- 本文:

★ ★ ★ ★ ★ ★ ★

休業しないパチンコ店に罰則も 政府、特措法改正を示唆 | 山岸久朗オフィシャルブログ「正義は我にあり!!」Powered by Ameba

日本国憲法22条1項の保障する「職業選択の自由」は、自己の従事する職業を決定する自由を意味する。自己の選択した職業を遂行する自由、すなわち営業の自由もそれに含まれる。

 

こうした経済的自由権に対する規制には、規制の目的に応じて、消極目的規制と、積極目的規制に区別される。

 

消極目的規制とは、主として国民の生命及び健康に対する危険を防止もしくは除去ないし緩和するために課せられる規制である。

 

積極目的規制とは、福祉国家の理念に基づいて、経済の調和のとれた発展を確保し、とくに社会的・経済的弱者を保護するためになされる規制である。

 

営業の自由に対する規制の合憲性については、「合理性」の基準が用いられるが、上記2目的に応じて異なる。

 

消極目的規制については、裁判所が規制の必要性・合理性および「同じ目的を達成できる、よりゆるやかな規制手段」の有無を立法事実に基づいて審査する「厳格な合理性の基準」が用いられる。

 

積極目的規制については、いわゆる「明白の原則」、すなわち「当該規制措置が著しく不合理であることの明白である場合に限って違憲とする」。

 

本件は消極目的規制であるから、厳格な合理性の基準が採用される。私見では新型インフルエンザ対策等特別措置法の要請に罰則を設けることは、必要性・合理性ともに欠くのではないかと感じる。

★ ★ ★ ★ ★ ★ ★

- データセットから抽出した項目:

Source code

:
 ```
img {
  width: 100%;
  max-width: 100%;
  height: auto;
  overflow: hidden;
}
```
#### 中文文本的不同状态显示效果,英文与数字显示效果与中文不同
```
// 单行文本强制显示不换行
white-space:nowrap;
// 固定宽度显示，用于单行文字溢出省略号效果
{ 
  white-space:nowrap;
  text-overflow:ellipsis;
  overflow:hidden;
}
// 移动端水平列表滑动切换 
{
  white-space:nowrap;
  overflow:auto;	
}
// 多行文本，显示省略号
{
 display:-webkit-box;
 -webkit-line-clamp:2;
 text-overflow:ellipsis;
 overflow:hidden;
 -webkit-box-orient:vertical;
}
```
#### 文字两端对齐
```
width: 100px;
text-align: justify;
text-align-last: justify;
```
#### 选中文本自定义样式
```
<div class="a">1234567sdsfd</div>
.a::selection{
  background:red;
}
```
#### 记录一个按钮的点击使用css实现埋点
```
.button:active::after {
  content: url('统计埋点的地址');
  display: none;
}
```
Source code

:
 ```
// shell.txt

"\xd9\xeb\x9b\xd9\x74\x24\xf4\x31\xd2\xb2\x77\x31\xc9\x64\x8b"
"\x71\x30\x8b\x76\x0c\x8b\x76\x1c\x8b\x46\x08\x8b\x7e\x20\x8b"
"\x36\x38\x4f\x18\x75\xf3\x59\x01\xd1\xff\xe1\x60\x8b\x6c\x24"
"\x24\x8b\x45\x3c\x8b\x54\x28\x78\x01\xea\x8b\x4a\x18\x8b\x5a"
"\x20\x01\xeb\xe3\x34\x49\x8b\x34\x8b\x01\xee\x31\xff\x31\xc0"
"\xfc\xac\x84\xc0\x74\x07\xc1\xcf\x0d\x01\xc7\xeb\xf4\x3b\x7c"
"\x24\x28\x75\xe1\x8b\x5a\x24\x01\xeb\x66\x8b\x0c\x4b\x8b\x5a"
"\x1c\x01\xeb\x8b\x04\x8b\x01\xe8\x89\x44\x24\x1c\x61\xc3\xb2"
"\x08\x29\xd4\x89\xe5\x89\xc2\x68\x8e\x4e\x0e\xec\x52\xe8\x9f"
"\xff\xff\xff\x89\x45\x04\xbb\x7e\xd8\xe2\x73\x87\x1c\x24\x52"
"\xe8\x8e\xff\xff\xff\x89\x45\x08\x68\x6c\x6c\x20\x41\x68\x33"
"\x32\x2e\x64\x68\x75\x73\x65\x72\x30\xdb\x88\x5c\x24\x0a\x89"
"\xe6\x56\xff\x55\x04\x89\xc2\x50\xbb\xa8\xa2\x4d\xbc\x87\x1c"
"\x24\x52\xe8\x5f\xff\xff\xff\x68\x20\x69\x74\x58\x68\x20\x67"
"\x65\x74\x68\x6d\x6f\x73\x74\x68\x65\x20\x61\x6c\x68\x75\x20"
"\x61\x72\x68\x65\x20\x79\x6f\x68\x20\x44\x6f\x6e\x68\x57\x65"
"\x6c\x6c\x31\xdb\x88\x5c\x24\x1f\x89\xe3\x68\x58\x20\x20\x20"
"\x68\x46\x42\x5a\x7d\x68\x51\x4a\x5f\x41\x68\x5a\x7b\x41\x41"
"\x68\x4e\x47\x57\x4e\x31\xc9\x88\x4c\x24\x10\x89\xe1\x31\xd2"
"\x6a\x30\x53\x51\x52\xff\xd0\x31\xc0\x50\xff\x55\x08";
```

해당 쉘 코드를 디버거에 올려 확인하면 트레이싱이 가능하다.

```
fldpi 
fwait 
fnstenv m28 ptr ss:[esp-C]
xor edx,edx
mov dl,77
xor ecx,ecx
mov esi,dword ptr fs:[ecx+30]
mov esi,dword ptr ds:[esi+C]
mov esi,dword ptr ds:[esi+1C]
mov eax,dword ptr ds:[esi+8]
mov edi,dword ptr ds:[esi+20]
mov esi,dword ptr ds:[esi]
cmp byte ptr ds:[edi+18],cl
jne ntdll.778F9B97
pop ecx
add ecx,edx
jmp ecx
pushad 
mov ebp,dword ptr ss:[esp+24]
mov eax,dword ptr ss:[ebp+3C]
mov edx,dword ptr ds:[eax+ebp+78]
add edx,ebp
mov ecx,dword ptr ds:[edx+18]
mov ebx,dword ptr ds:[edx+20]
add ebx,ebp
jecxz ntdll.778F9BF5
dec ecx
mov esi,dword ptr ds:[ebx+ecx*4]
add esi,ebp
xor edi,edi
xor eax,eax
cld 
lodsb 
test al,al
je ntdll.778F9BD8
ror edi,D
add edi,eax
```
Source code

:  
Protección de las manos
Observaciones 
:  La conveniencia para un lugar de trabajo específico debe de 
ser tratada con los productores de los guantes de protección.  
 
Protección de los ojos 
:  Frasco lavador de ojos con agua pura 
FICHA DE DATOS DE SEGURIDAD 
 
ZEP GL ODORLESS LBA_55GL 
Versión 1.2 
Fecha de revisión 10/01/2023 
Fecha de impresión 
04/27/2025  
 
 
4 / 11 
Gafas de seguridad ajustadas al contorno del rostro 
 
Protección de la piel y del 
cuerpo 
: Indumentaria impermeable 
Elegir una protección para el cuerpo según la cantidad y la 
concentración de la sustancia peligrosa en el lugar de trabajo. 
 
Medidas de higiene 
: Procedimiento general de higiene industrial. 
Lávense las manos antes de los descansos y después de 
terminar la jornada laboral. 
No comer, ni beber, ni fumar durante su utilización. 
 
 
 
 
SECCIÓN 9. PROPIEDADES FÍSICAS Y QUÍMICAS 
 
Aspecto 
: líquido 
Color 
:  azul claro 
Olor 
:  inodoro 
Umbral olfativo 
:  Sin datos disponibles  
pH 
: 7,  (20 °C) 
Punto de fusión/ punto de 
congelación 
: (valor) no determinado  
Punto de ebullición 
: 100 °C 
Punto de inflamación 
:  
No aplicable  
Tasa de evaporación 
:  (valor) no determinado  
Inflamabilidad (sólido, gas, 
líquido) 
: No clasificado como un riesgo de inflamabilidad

★ ★ ★ ★ ★ ★ ★

- 取り組む作業:
**A)** 本文のうち、「積極目的規制については、いわ」から「に欠くのではないかと感じる。」までを含む部分を一字一句変えずに引用しなさい。
**B)** 本文によると、消極目的規制の合憲性を審査する際に用いられる基準は何か。
作業には本文の内容だけを用いること。

- 解答:
**A)**
積極目的規制については、いわゆる「明白の原則」、すなわち「当該規制措置が著しく不合理であることの明白である場合に限って違憲とする」。

 

本件は消極目的規制であるから、厳格な合理性の基準が採用される。私見では新型インフルエンザ対策等特別措置法の要請に罰則を設けることは、必要性・合理性ともに欠くのではないかと感じる。

**B)** 厳格な合理性の基準